# What tree is this? (NE Tennessee)



## FarmerKat (Jul 3, 2014)

Can anyone help me ID this tree? It is growing in fairly dry soil on top of a ridge. Thanks.


----------



## goodatit (May 1, 2013)

FarmerKat said:


> Can anyone help me ID this tree? It is growing in fairly dry soil on top of a ridge. Thanks.
> View attachment 60472


hickory


----------



## NRA_guy (Jun 9, 2015)

Does not look like hickory to me:

http://www.wikihow.com/Identify-Hickory-Trees

But I am not sure what it is.


----------



## FarmerKat (Jul 3, 2014)

Would hickory leaves all grow out of one spot?

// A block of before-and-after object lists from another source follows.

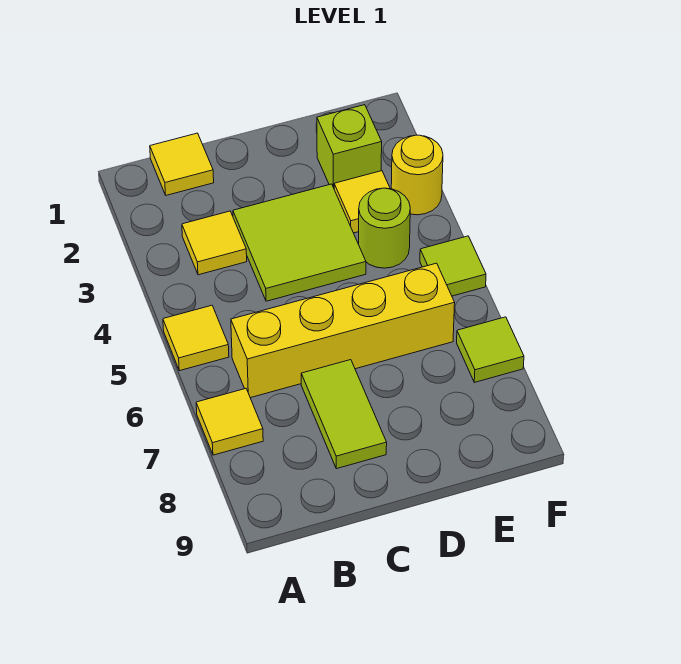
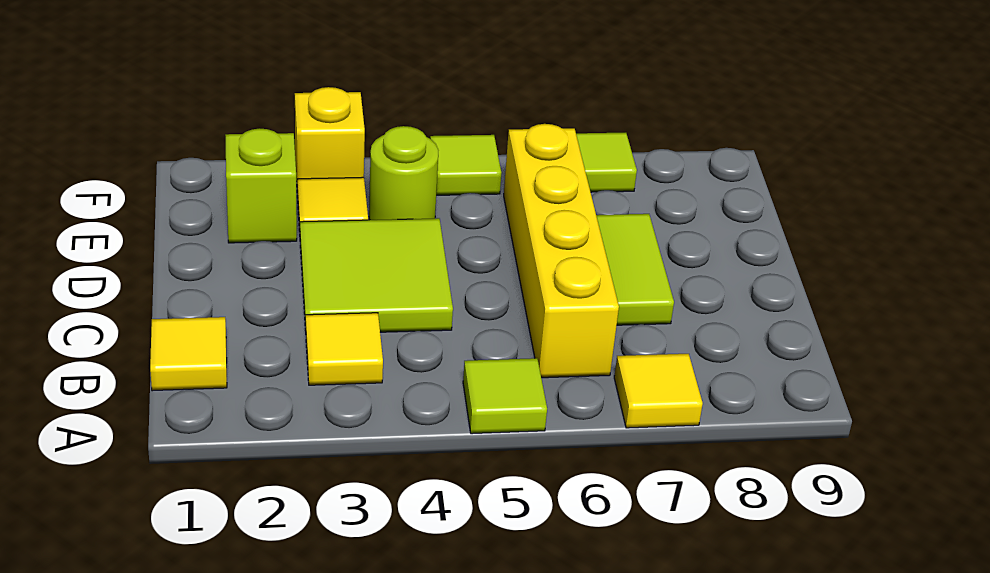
yellow 1x1 tile [163,305,229,371] -> lime 1x1 tile [463,358,547,434]
lime 1x2 tile [301,360,387,469] -> lime 1x2 tile turned to [596,214,674,325]
yellow 1x1 round brick [391,135,443,215] -> yellow 1x1 brick [295,87,365,198]

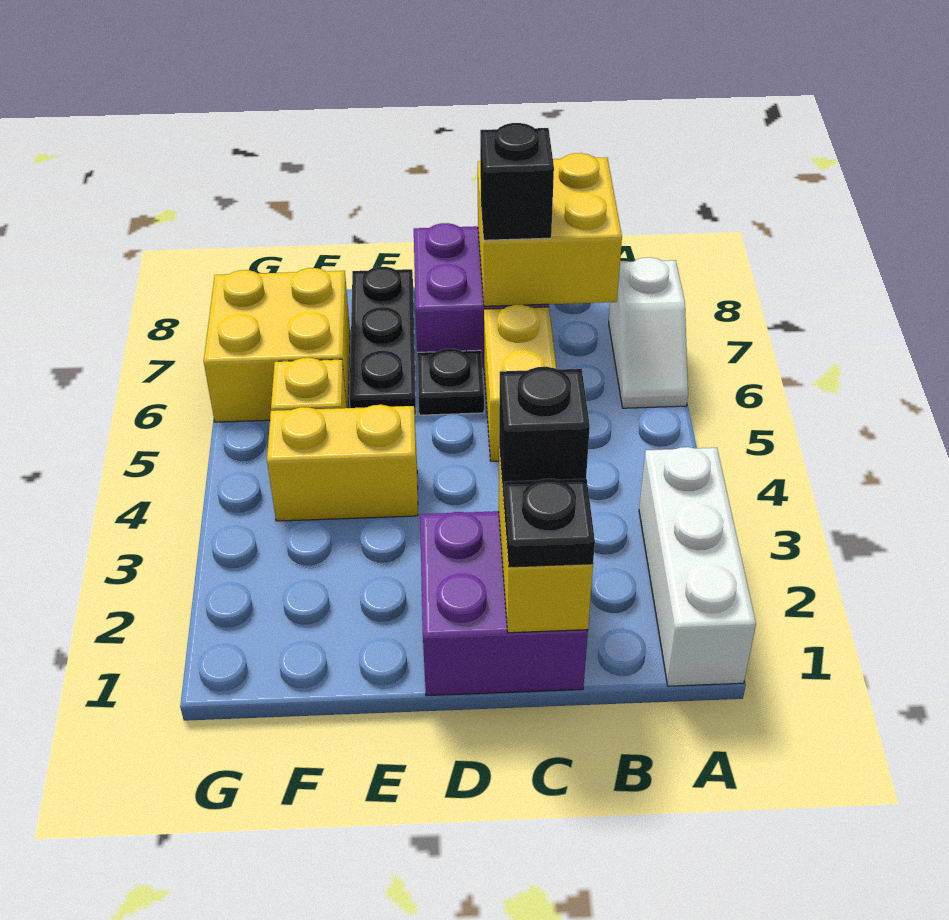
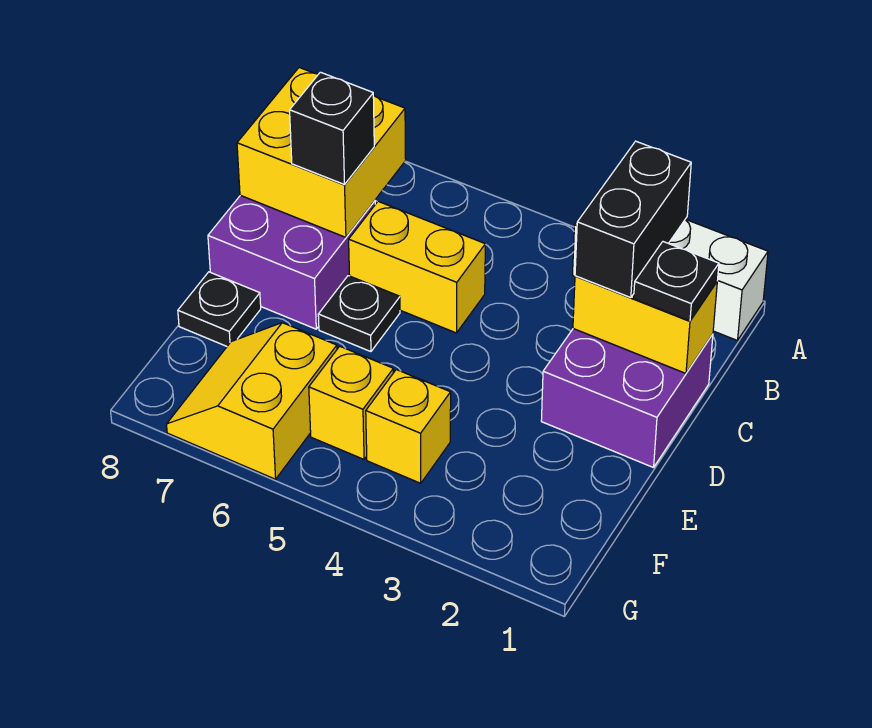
white 1x2 slope [609,257,688,408] -> none
black 1x1 brick [499,367,590,501] -> black 1x2 brick [575,141,691,298]
yellow 1x2 brick [267,405,418,521] -> yellow 1x1 brick [366,370,451,483]
black 1x3 plate [349,267,416,415] -> black 1x1 plate [178,272,261,346]
yellow 2x2 brick [204,268,350,422] -> yellow 2x2 slope [167,323,337,479]

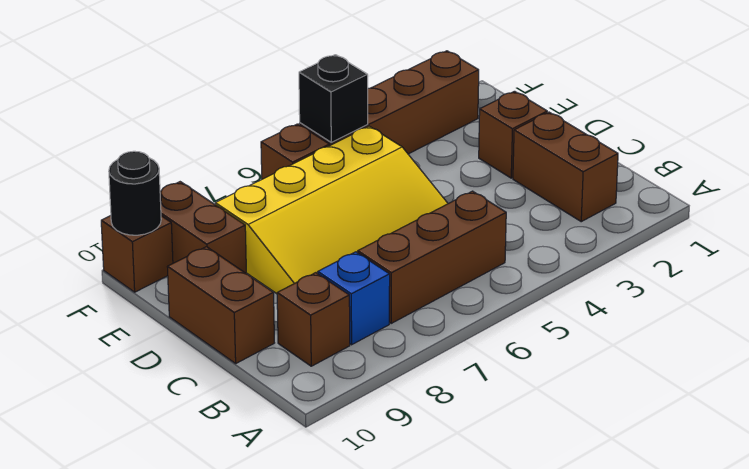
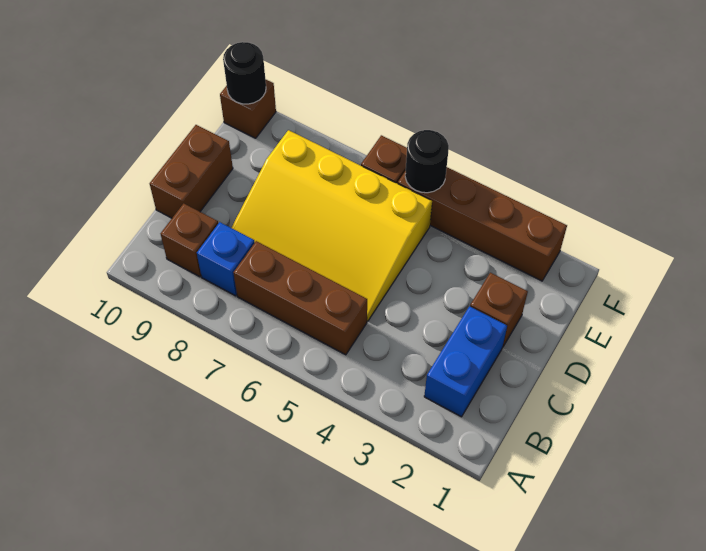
brown 1x2 brick [513,112,618,222] -> blue 1x2 brick [424,306,507,417]
brown 1x2 brick [160,182,246,273] -> none
black 1x1 brick [299,55,368,142] -> black 1x1 round brick [405,130,449,193]

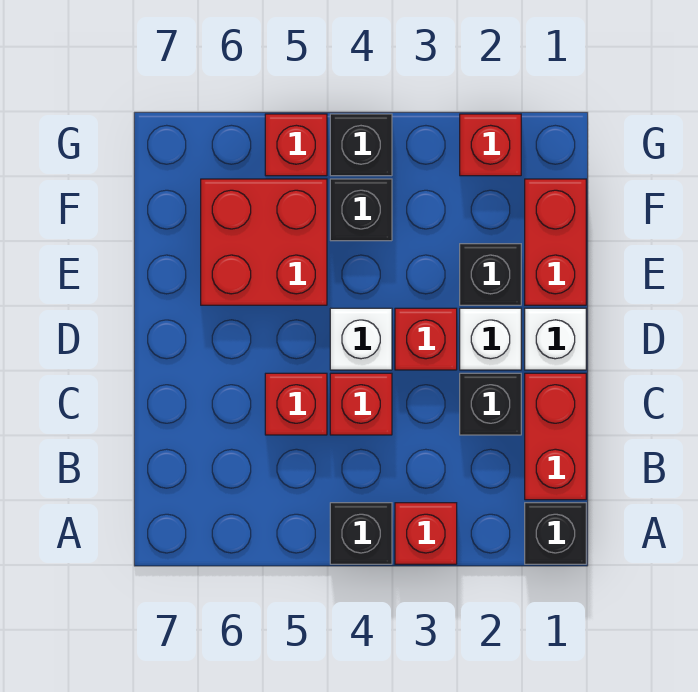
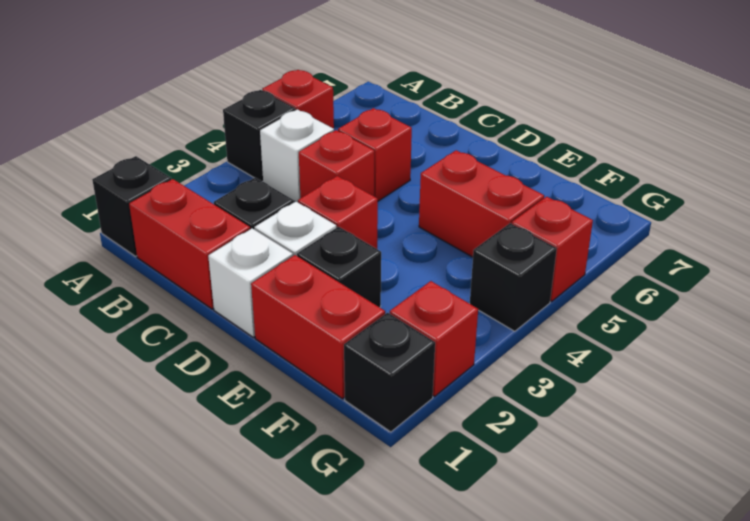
red 1x1 brick [395,503,457,564] -> red 1x1 brick moved to [262,70,334,129]
white 1x1 brick [330,308,392,370] -> white 1x1 brick moved to [260,109,334,202]
red 2x2 brick [201,179,327,305] -> red 1x2 brick [419,150,544,257]
black 1x1 brick [330,179,392,241] -> black 1x1 brick moved to [344,313,435,432]

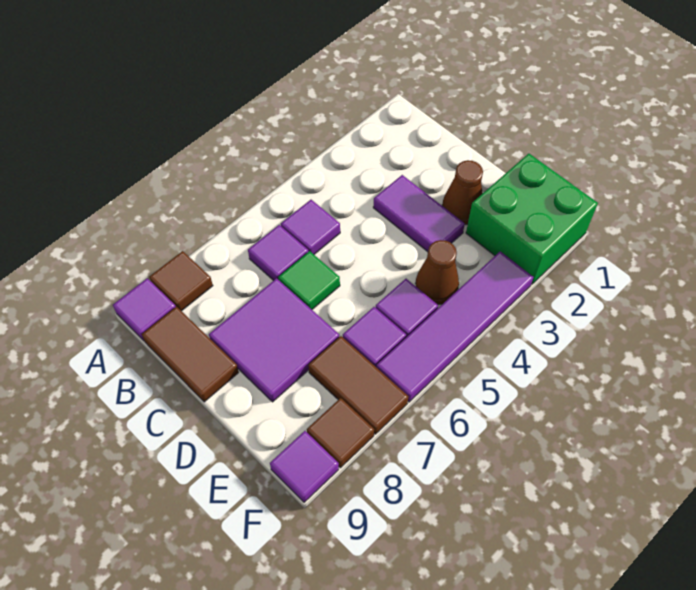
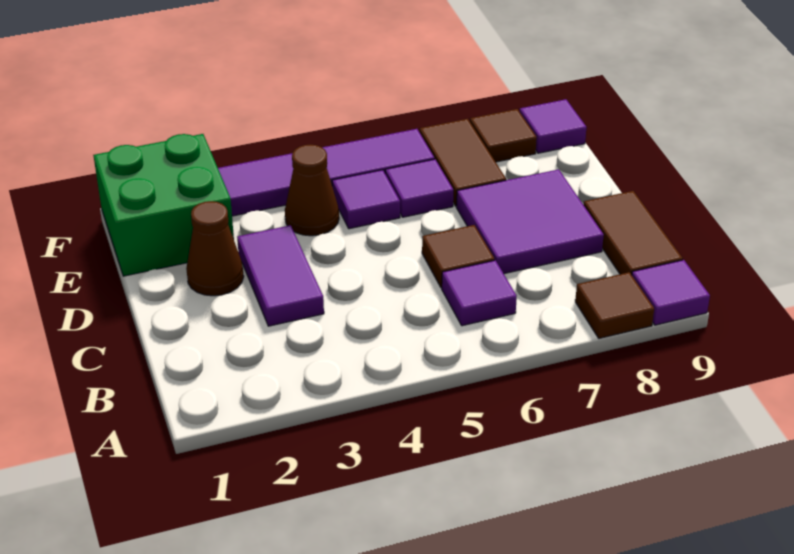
purple 1x1 tile [281,200,340,254] -> none
green 1x1 tile [278,251,340,309] -> brown 1x1 tile [422,225,494,288]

All other hickory trees we have, the leaves are along a stem. Also, cutting the tree down, it does not seem quite as hard as hickory or oak. I have a tree ID brochure for TN and there is nothing in it that matches ....


----------



## po boy (Jul 12, 2010)

Not sure, but have a lot of them here in Central Tn.


----------



## goodatit (May 1, 2013)

FarmerKat said:


> Can anyone help me ID this tree? It is growing in fairly dry soil on top of a ridge. Thanks.
> View attachment 60472


ok not hickory. maybe blck gum


----------



## NRA_guy (Jun 9, 2015)

Maybe a black gum tree???

http://www.thejump.net/hunting/plant-id/black-gum.htm


----------



## NRA_guy (Jun 9, 2015)

Maybe a pawpaw tree.

Scroll down to the leaves photo:

https://the-natural-web.org/2015/09/21/benefits-of-pawpaws/


----------



## FarmerKat (Jul 3, 2014)

Thanks, everyone. I have been busy. I don't think it is the pawpaw tree but I think it is possible it is the black gum tree. I will look at some pictures when I have a moment.


----------



## Danaus29 (Sep 12, 2005)

Looks very similar to the leaves on my magnolia tree.


----------



## FarmerKat (Jul 3, 2014)

Sorry it has taken me so long to respond. After further "investigation", I believe it is black gum tree. It appears that when the leaves are relatively new they grow all bunched up together. But other branches of the tree have them spaced out in alternating pattern. I had to look at other branches to make positive id as the leaves growing together threw me for a loop. Thanks, everyone!


----------



## 012345 (6 mo ago)

Looks like a type of deciduous magnolia. Similar tree is an Umbrella Magnolia that has huge leaves. If it produced 6 inch long seed pods with red berries ... I have one just like it that is about 150' tall.


----------